--- START ---

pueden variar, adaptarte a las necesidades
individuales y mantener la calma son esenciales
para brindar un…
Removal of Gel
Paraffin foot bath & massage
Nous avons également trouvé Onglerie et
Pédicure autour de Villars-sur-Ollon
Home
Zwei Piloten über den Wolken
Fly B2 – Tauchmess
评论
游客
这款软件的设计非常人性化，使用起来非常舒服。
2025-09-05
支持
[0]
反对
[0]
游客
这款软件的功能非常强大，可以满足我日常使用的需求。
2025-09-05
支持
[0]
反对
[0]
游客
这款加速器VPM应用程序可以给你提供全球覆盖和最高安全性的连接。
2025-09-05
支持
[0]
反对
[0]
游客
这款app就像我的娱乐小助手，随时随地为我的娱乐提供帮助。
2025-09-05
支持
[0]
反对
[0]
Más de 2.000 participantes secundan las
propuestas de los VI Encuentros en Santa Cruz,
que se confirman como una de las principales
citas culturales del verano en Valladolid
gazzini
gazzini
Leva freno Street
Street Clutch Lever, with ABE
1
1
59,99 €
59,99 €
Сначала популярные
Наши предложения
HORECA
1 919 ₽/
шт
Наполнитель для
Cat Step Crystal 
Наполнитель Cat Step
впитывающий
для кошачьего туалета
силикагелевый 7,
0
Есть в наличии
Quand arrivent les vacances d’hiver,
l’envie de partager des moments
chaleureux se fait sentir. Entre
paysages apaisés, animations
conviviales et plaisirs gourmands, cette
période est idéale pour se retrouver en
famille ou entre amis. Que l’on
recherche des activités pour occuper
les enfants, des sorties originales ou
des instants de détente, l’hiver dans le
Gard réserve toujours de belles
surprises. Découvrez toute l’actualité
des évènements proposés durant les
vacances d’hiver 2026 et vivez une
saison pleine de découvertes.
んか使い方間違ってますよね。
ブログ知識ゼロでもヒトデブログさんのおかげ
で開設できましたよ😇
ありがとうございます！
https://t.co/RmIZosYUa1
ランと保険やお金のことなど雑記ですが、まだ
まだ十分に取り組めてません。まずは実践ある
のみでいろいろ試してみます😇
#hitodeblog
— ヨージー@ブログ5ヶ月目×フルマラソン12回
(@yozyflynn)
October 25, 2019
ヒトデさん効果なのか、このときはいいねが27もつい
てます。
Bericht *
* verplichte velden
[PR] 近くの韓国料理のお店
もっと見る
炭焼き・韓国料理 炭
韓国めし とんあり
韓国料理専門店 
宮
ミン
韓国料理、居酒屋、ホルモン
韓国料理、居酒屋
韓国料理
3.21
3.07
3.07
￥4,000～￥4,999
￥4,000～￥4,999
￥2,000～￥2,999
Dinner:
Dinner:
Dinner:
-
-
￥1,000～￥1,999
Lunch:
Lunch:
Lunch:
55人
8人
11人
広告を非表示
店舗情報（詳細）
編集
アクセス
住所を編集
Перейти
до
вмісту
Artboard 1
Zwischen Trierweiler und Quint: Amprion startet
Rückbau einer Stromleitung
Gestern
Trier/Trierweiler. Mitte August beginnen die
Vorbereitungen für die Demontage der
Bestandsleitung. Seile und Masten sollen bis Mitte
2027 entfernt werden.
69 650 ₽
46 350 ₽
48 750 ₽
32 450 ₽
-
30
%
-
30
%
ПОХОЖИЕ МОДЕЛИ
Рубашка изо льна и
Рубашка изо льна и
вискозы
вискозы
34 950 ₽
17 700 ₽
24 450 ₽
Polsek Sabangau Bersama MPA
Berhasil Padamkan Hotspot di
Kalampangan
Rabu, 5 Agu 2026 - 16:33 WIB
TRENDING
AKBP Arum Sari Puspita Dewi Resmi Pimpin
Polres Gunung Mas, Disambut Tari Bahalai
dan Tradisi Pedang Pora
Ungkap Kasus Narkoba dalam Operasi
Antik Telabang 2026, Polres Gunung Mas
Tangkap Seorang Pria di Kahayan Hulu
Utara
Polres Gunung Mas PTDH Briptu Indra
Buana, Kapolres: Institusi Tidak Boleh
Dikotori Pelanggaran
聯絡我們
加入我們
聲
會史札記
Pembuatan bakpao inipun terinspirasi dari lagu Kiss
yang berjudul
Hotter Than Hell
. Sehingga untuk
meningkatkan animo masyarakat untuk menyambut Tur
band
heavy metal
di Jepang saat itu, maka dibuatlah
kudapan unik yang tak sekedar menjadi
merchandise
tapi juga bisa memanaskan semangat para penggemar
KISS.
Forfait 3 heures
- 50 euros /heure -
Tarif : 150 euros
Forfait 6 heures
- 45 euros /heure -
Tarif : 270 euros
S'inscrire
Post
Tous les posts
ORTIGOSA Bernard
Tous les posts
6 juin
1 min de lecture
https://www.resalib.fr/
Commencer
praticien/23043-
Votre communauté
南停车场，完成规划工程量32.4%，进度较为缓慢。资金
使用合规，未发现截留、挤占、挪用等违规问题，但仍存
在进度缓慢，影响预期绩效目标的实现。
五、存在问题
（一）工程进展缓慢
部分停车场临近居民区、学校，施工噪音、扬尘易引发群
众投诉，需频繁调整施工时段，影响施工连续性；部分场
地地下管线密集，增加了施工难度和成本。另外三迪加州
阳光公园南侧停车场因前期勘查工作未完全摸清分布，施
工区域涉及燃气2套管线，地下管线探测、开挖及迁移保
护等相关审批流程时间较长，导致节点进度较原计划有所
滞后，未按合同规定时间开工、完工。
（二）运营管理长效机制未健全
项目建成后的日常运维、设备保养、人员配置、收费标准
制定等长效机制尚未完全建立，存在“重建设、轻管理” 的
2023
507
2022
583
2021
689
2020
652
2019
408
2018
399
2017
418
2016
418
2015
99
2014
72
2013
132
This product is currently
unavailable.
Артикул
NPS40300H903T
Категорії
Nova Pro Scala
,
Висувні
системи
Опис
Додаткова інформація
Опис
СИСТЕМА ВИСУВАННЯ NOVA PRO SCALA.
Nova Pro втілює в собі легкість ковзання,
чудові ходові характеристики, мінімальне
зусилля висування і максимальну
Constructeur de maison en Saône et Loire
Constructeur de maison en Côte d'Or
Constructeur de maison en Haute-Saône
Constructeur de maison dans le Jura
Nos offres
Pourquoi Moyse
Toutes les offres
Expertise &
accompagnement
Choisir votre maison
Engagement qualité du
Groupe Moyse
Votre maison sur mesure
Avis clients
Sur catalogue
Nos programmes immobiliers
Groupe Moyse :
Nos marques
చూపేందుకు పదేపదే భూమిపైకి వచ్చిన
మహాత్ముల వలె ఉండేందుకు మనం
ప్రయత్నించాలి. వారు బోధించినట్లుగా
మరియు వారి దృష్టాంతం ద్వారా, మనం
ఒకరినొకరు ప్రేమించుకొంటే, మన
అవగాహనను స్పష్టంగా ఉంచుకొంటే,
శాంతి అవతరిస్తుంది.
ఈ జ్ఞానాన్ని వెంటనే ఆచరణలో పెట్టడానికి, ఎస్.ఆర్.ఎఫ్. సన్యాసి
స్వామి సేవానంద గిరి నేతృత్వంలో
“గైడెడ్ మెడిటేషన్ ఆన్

--- END ---

# [Work instructions]
In the entries above, find each line with the word "maison" and return it.

# [Solution for this exercise]
Constructeur de maison en Saône et Loire
Constructeur de maison en Côte d'Or
Constructeur de maison en Haute-Saône
Constructeur de maison dans le Jura
Choisir votre maison
Votre maison sur mesure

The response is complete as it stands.